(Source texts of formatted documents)

· · · ·

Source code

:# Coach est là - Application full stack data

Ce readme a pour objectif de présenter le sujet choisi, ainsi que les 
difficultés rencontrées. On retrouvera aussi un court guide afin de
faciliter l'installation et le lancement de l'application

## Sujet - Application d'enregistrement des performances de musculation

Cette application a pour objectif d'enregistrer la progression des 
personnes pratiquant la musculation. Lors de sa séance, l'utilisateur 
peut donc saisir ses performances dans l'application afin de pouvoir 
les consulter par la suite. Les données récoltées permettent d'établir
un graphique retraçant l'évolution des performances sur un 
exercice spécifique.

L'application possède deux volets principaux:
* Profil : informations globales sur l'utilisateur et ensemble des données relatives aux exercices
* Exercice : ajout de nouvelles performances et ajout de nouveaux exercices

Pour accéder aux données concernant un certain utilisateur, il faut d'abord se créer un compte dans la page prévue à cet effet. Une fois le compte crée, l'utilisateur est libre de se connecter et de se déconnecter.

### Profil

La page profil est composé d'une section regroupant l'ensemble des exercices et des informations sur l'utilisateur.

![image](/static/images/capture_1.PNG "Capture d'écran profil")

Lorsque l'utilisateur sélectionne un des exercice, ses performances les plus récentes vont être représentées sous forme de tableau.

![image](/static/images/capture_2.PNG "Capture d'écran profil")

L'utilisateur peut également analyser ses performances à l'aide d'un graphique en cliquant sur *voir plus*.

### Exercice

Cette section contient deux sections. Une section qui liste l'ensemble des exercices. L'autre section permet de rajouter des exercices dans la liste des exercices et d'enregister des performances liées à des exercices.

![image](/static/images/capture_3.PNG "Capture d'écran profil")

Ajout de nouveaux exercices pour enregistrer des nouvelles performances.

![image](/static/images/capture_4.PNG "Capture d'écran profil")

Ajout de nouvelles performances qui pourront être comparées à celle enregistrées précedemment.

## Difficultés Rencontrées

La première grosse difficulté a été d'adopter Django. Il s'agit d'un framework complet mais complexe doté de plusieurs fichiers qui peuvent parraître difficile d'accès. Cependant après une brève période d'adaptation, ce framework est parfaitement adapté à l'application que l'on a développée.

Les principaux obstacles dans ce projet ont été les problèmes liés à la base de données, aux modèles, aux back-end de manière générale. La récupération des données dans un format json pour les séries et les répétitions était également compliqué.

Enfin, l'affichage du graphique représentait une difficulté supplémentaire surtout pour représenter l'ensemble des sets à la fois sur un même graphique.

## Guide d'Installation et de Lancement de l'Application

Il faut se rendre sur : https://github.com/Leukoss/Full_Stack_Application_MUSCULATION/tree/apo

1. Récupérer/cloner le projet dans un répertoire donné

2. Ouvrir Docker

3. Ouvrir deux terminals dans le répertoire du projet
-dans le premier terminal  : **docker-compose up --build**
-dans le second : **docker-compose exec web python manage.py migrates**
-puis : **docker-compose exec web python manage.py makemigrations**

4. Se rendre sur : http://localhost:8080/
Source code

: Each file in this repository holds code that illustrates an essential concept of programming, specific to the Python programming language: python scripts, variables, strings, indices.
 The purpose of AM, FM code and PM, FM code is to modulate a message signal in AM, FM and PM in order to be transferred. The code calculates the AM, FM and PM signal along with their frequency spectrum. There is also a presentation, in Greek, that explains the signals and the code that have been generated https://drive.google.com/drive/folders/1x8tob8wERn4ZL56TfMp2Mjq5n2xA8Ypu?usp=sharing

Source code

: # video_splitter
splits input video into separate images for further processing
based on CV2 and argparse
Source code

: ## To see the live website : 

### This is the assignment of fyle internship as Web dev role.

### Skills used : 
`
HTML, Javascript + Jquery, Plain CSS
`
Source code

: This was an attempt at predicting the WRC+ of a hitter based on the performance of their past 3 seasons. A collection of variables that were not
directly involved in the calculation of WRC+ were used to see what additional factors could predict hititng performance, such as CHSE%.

· · · ·

Please rewrite all the records above, replacing each "Source code" with "Source listing" and leaving everything else unchanged.

§ Solution to the problem:
Source listing

:# Coach est là - Application full stack data

Ce readme a pour objectif de présenter le sujet choisi, ainsi que les 
difficultés rencontrées. On retrouvera aussi un court guide afin de
faciliter l'installation et le lancement de l'application

## Sujet - Application d'enregistrement des performances de musculation

Cette application a pour objectif d'enregistrer la progression des 
personnes pratiquant la musculation. Lors de sa séance, l'utilisateur 
peut donc saisir ses performances dans l'application afin de pouvoir 
les consulter par la suite. Les données récoltées permettent d'établir
un graphique retraçant l'évolution des performances sur un 
exercice spécifique.

L'application possède deux volets principaux:
* Profil : informations globales sur l'utilisateur et ensemble des données relatives aux exercices
* Exercice : ajout de nouvelles performances et ajout de nouveaux exercices

Pour accéder aux données concernant un certain utilisateur, il faut d'abord se créer un compte dans la page prévue à cet effet. Une fois le compte crée, l'utilisateur est libre de se connecter et de se déconnecter.

### Profil

La page profil est composé d'une section regroupant l'ensemble des exercices et des informations sur l'utilisateur.

![image](/static/images/capture_1.PNG "Capture d'écran profil")

Lorsque l'utilisateur sélectionne un des exercice, ses performances les plus récentes vont être représentées sous forme de tableau.

![image](/static/images/capture_2.PNG "Capture d'écran profil")

L'utilisateur peut également analyser ses performances à l'aide d'un graphique en cliquant sur *voir plus*.

### Exercice

Cette section contient deux sections. Une section qui liste l'ensemble des exercices. L'autre section permet de rajouter des exercices dans la liste des exercices et d'enregister des performances liées à des exercices.

![image](/static/images/capture_3.PNG "Capture d'écran profil")

Ajout de nouveaux exercices pour enregistrer des nouvelles performances.

![image](/static/images/capture_4.PNG "Capture d'écran profil")

Ajout de nouvelles performances qui pourront être comparées à celle enregistrées précedemment.

## Difficultés Rencontrées

La première grosse difficulté a été d'adopter Django. Il s'agit d'un framework complet mais complexe doté de plusieurs fichiers qui peuvent parraître difficile d'accès. Cependant après une brève période d'adaptation, ce framework est parfaitement adapté à l'application que l'on a développée.

Les principaux obstacles dans ce projet ont été les problèmes liés à la base de données, aux modèles, aux back-end de manière générale. La récupération des données dans un format json pour les séries et les répétitions était également compliqué.

Enfin, l'affichage du graphique représentait une difficulté supplémentaire surtout pour représenter l'ensemble des sets à la fois sur un même graphique.

## Guide d'Installation et de Lancement de l'Application

Il faut se rendre sur : https://github.com/Leukoss/Full_Stack_Application_MUSCULATION/tree/apo

1. Récupérer/cloner le projet dans un répertoire donné

2. Ouvrir Docker

3. Ouvrir deux terminals dans le répertoire du projet
-dans le premier terminal  : **docker-compose up --build**
-dans le second : **docker-compose exec web python manage.py migrates**
-puis : **docker-compose exec web python manage.py makemigrations**

4. Se rendre sur : http://localhost:8080/
Source listing

: Each file in this repository holds code that illustrates an essential concept of programming, specific to the Python programming language: python scripts, variables, strings, indices.
 The purpose of AM, FM code and PM, FM code is to modulate a message signal in AM, FM and PM in order to be transferred. The code calculates the AM, FM and PM signal along with their frequency spectrum. There is also a presentation, in Greek, that explains the signals and the code that have been generated https://drive.google.com/drive/folders/1x8tob8wERn4ZL56TfMp2Mjq5n2xA8Ypu?usp=sharing

Source listing

: # video_splitter
splits input video into separate images for further processing
based on CV2 and argparse
Source listing

: ## To see the live website : 

### This is the assignment of fyle internship as Web dev role.

### Skills used : 
`
HTML, Javascript + Jquery, Plain CSS
`
Source listing

: This was an attempt at predicting the WRC+ of a hitter based on the performance of their past 3 seasons. A collection of variables that were not
directly involved in the calculation of WRC+ were used to see what additional factors could predict hititng performance, such as CHSE%.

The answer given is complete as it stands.